The operation was dealt a further blow in March when the priest discovered the two secret rooms his administrator had constructed in the college’s basement, including the secret exit to the garden, which had been concealed behind a large wardrobe. At about the same time, Father Michael stumbled upon the plan to bring the radio transmitter into the college. There was an ugly confrontation. The priest categorically refused to allow a radio on the premises, angrily dismissing Sadathieraschvili’s glib assurances that it would be used only to “transmit Georgian cultural programs.”

By the end of March, Operation Georgian College was a shambles.
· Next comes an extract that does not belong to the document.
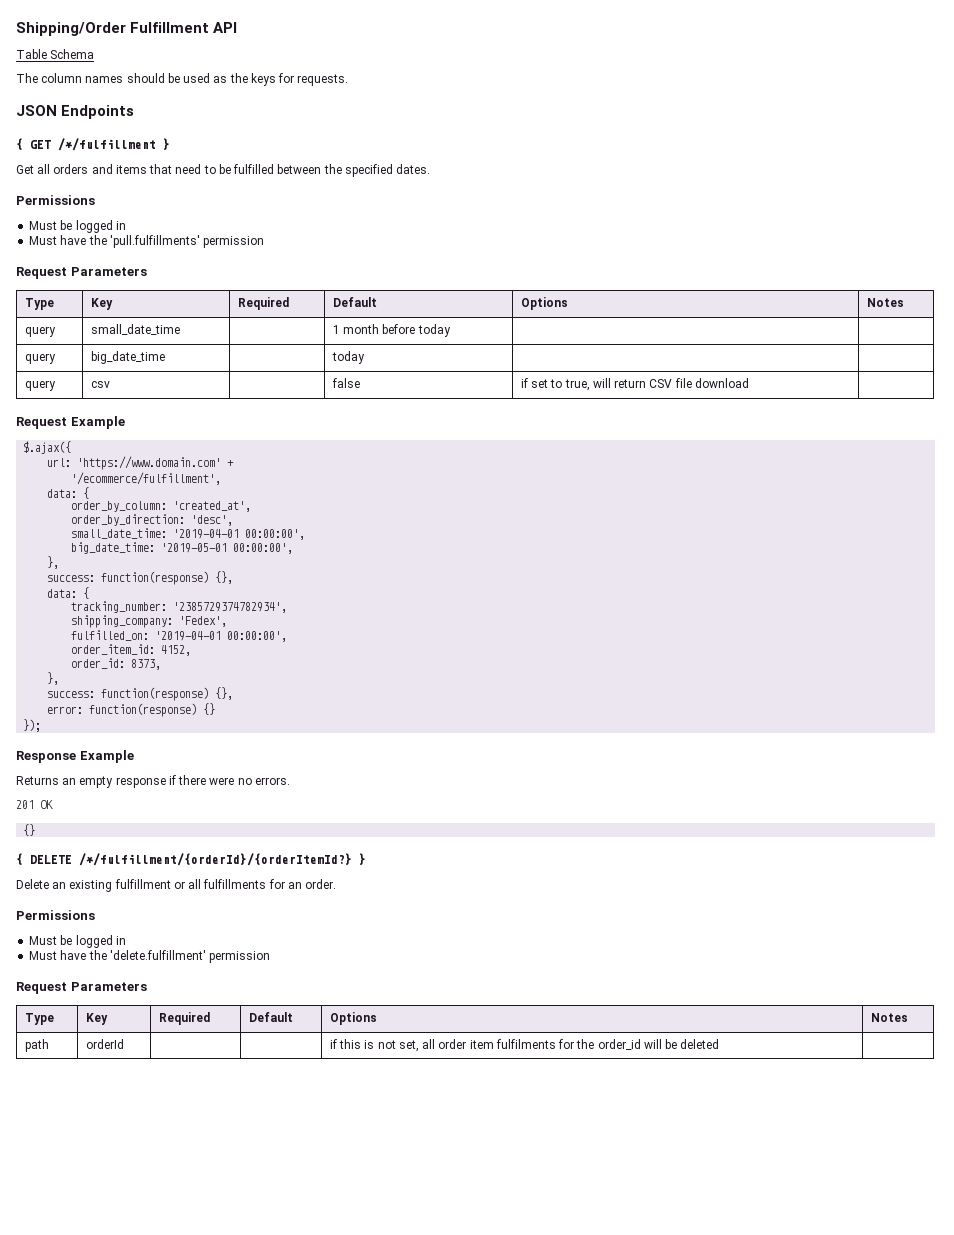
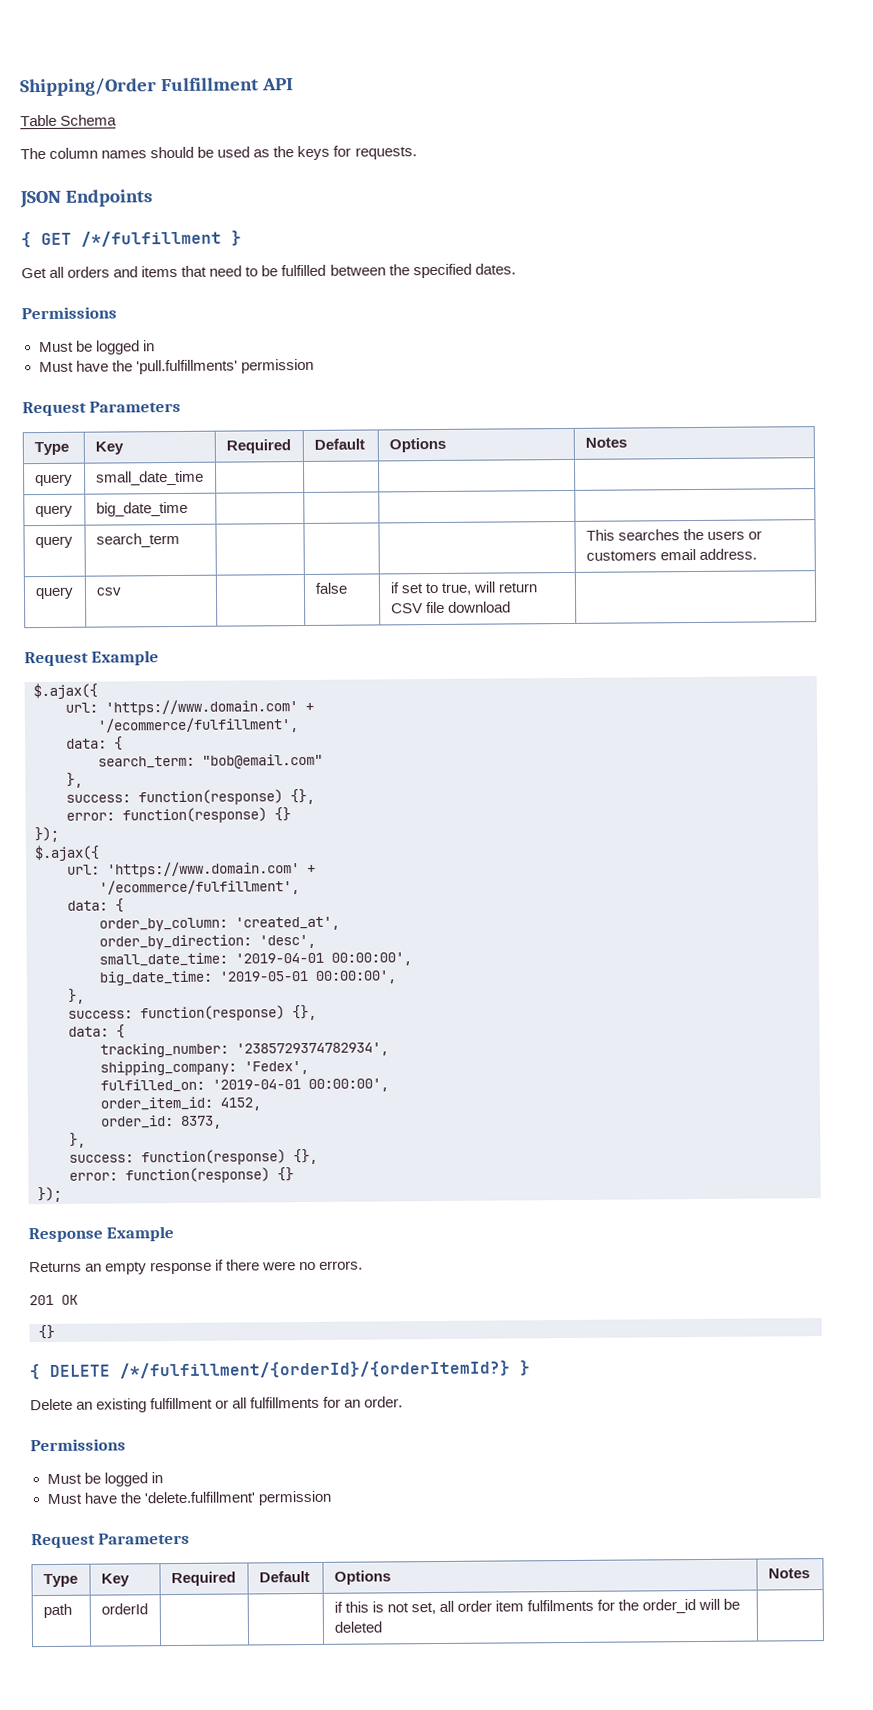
[332,324,451,337] [24,353,56,364] [90,351,165,364] [331,351,365,364] 1 month before today | | // query | big_date_time | | today | | -> [34,504,73,518] [95,501,188,517] [34,535,73,549] [95,532,180,548] [585,528,762,541] [585,548,757,561] | | // query | big_date_time | | | | // query | search_term | | | | This searches the users or customers email address.
(90, 493) none -> [98,753,323,769] [66,772,83,788] [66,788,315,806] [66,807,291,824] [34,826,59,843] [34,844,100,862] [67,861,316,878] [99,879,300,896] [67,898,124,913] // search_term: "bob@email.com" // }, // success: function(response) {}, // error: function(response) {} // }); // $.ajax({ // url: 'https://www.domain.com' + // '/ecommerce/fulfillment', // data: {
Building renovations, already delayed because the builder had not been paid (the lay administrator had been skimming the accounts), came to a halt. Father Michael withdrew to a room in a hospice for penniless priests. Sadathieraschvili nonchalantly informed Major Kappler that the college had run out of money, then brazenly asked for a job as a translator in the Gestapo offices.

Two months later, on June 4, 1944, American forces entered the Italian capital. Tipped off by British code breakers who had been intercepting and reading encrypted messages passing between RSHA offices in Berlin and Rome, American counterintelligence officers made straight for the Georgian College. Ignoring the sign over the front door which read “Property of the Holy See,” they marched right in and found a caretaker, the secret rooms, and a radio antenna strung across the roof.

The one remaining “seminarian” presented himself to Allied authorities as a Russian soldier who had been captured by the Germans and was duly transferred to a camp for displaced persons. Although Sadathieraschvili was on a priority arrest list, the wily Georgian evaded capture and was never heard from again. Father Michael was arrested but eventually released when counterintelligence officers concluded he was a hapless dupe. He returned to the monastic life and died in the late 1950s.

Today, the one-time Georgian College houses offices of the Rome municipal government. Its neighbors along the nondescript and drab street know nothing about its past. It stands as a footnote to the intelligence history of the war, and a monument to the ambitions and follies of monks and spymasters.